= WHAT THIS TASK INVOLVES =
Reproduce the following announcement of the talk on large-scale species tree estimation in full, word for word.

1:00 pm in 347 Altgeld Hall,Thursday, November 7, 2019

Theoretical and Empirical Advances in Large-Scale Species Tree Estimation

Tandy Warnow (Computer Science, University of Illinois)

Abstract: The estimation of the "Tree of Life" -- a phylogeny encompassing all life on earth--is one of the big Scientific Grand Challenges. Maximum likelihood (ML) is a standard approach for phylogeny estimation, but estimating ML trees for large heterogeneous datasets is challenging for two reasons: (1) ML tree estimation is NP-hard (and the best current heuristics can use hundreds of CPU years on relatively small datasets, just to find local optima), and (2) the statistical models used in ML tree estimation methods are much too simple, failing to acknowledge heterogeneity across genomes or across the Tree of Life. These two "big data" issues -- dataset size and heterogeneity -- impact the accuracy of phylogenetic methods and have consequences for downstream analyses. In this talk, I will describe a new graph-theoretic "divide-and-conquer" approach to phylogeny estimation that addresses both types of heterogeneity. Our protocol operates as follows: (1) we divide the set of species into disjoint subsets, (2) we construct trees on the subsets (using appropriate statistical methods), and (3) we combine the trees together using auxiliary information, such as a matrix of pairwise distances. I will present three such strategies (all published in the last year) that operate in this fashion, and that improve the theoretical and empirical performance of phylogeny estimation methods. One of the main applications of this work is species tree estimation from multi-locus data sets when gene trees can differ from the species tree due to incomplete lineage sorting. This talk is largely based on joint work with my PhD students, Erin Molloy and Vladimir Smirnov (Illinois).

(Saved data entries)

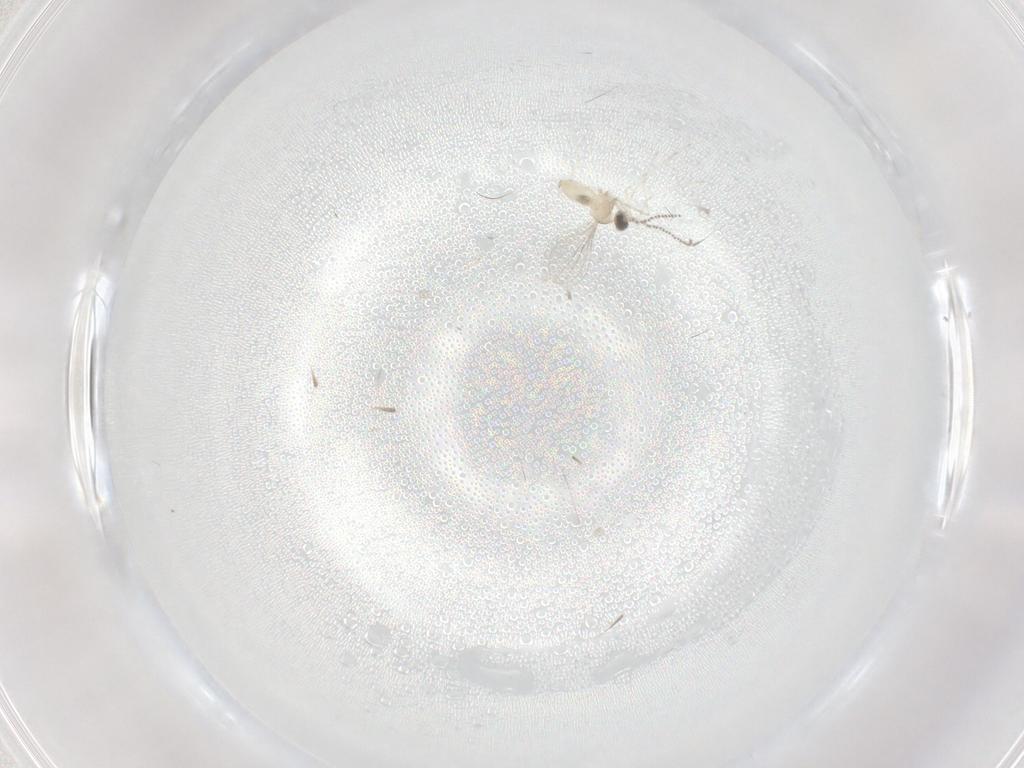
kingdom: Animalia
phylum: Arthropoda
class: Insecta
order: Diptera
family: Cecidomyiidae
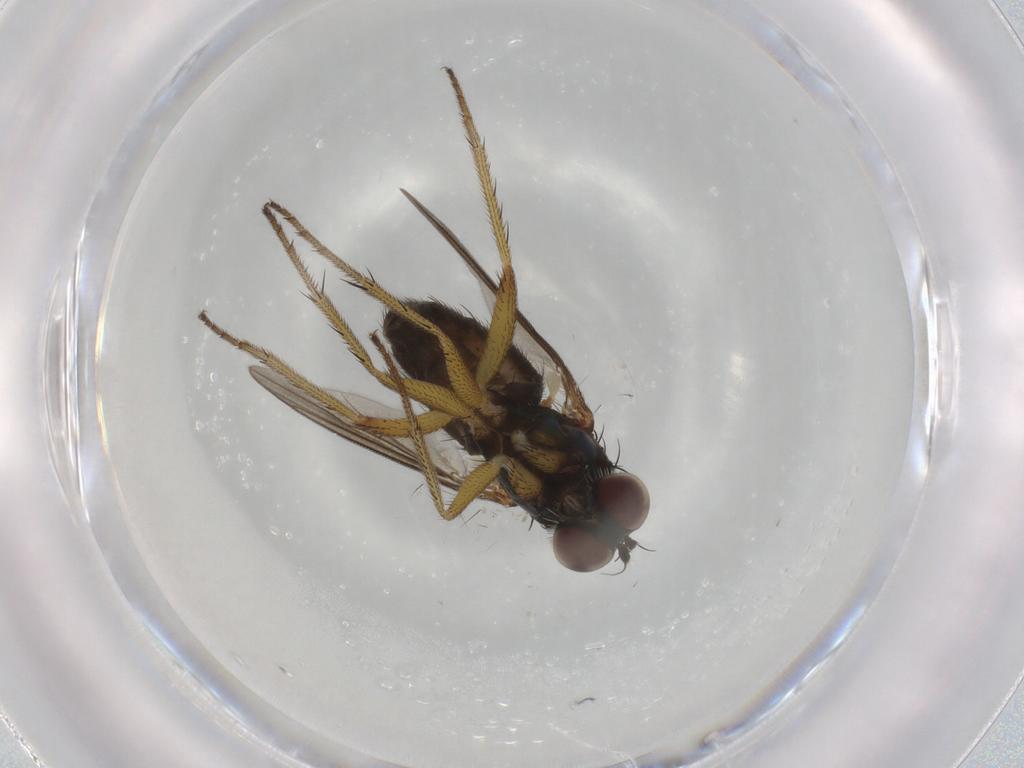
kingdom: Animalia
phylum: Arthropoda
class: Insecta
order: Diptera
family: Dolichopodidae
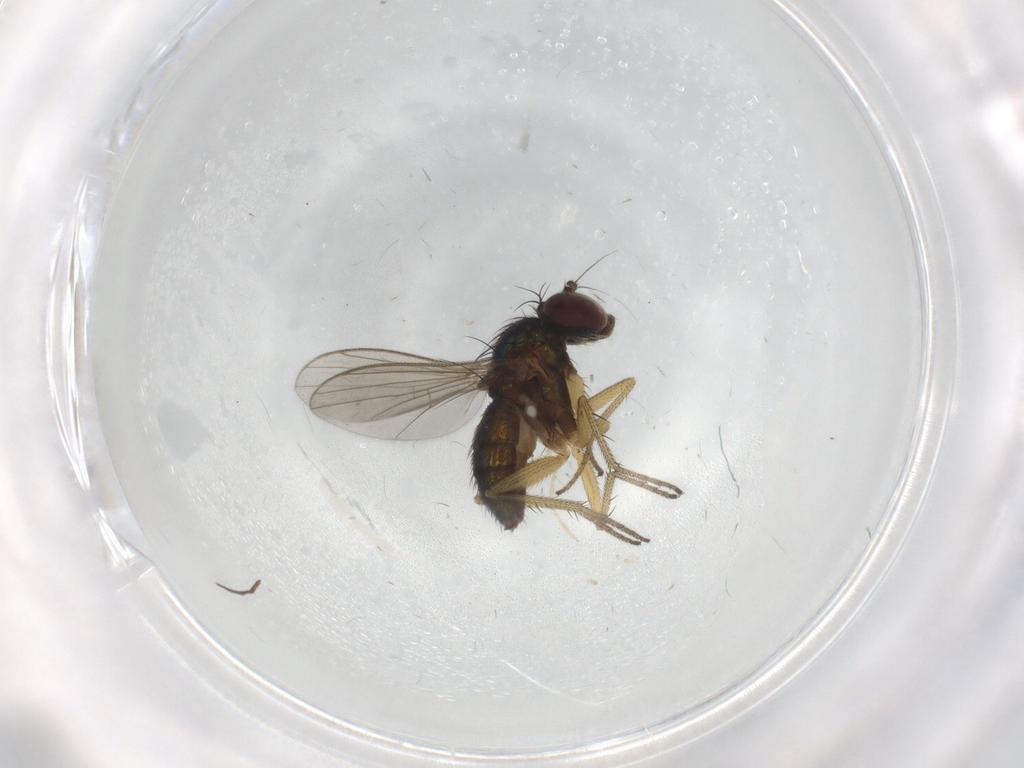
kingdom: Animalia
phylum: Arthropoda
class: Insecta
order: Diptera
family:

= EXERCISE SOLUTION =
1:00 pm in 347 Altgeld Hall,Thursday, November 7, 2019

Theoretical and Empirical Advances in Large-Scale Species Tree Estimation

Tandy Warnow (Computer Science, University of Illinois)

Abstract: The estimation of the "Tree of Life" -- a phylogeny encompassing all life on earth--is one of the big Scientific Grand Challenges. Maximum likelihood (ML) is a standard approach for phylogeny estimation, but estimating ML trees for large heterogeneous datasets is challenging for two reasons: (1) ML tree estimation is NP-hard (and the best current heuristics can use hundreds of CPU years on relatively small datasets, just to find local optima), and (2) the statistical models used in ML tree estimation methods are much too simple, failing to acknowledge heterogeneity across genomes or across the Tree of Life. These two "big data" issues -- dataset size and heterogeneity -- impact the accuracy of phylogenetic methods and have consequences for downstream analyses. In this talk, I will describe a new graph-theoretic "divide-and-conquer" approach to phylogeny estimation that addresses both types of heterogeneity. Our protocol operates as follows: (1) we divide the set of species into disjoint subsets, (2) we construct trees on the subsets (using appropriate statistical methods), and (3) we combine the trees together using auxiliary information, such as a matrix of pairwise distances. I will present three such strategies (all published in the last year) that operate in this fashion, and that improve the theoretical and empirical performance of phylogeny estimation methods. One of the main applications of this work is species tree estimation from multi-locus data sets when gene trees can differ from the species tree due to incomplete lineage sorting. This talk is largely based on joint work with my PhD students, Erin Molloy and Vladimir Smirnov (Illinois).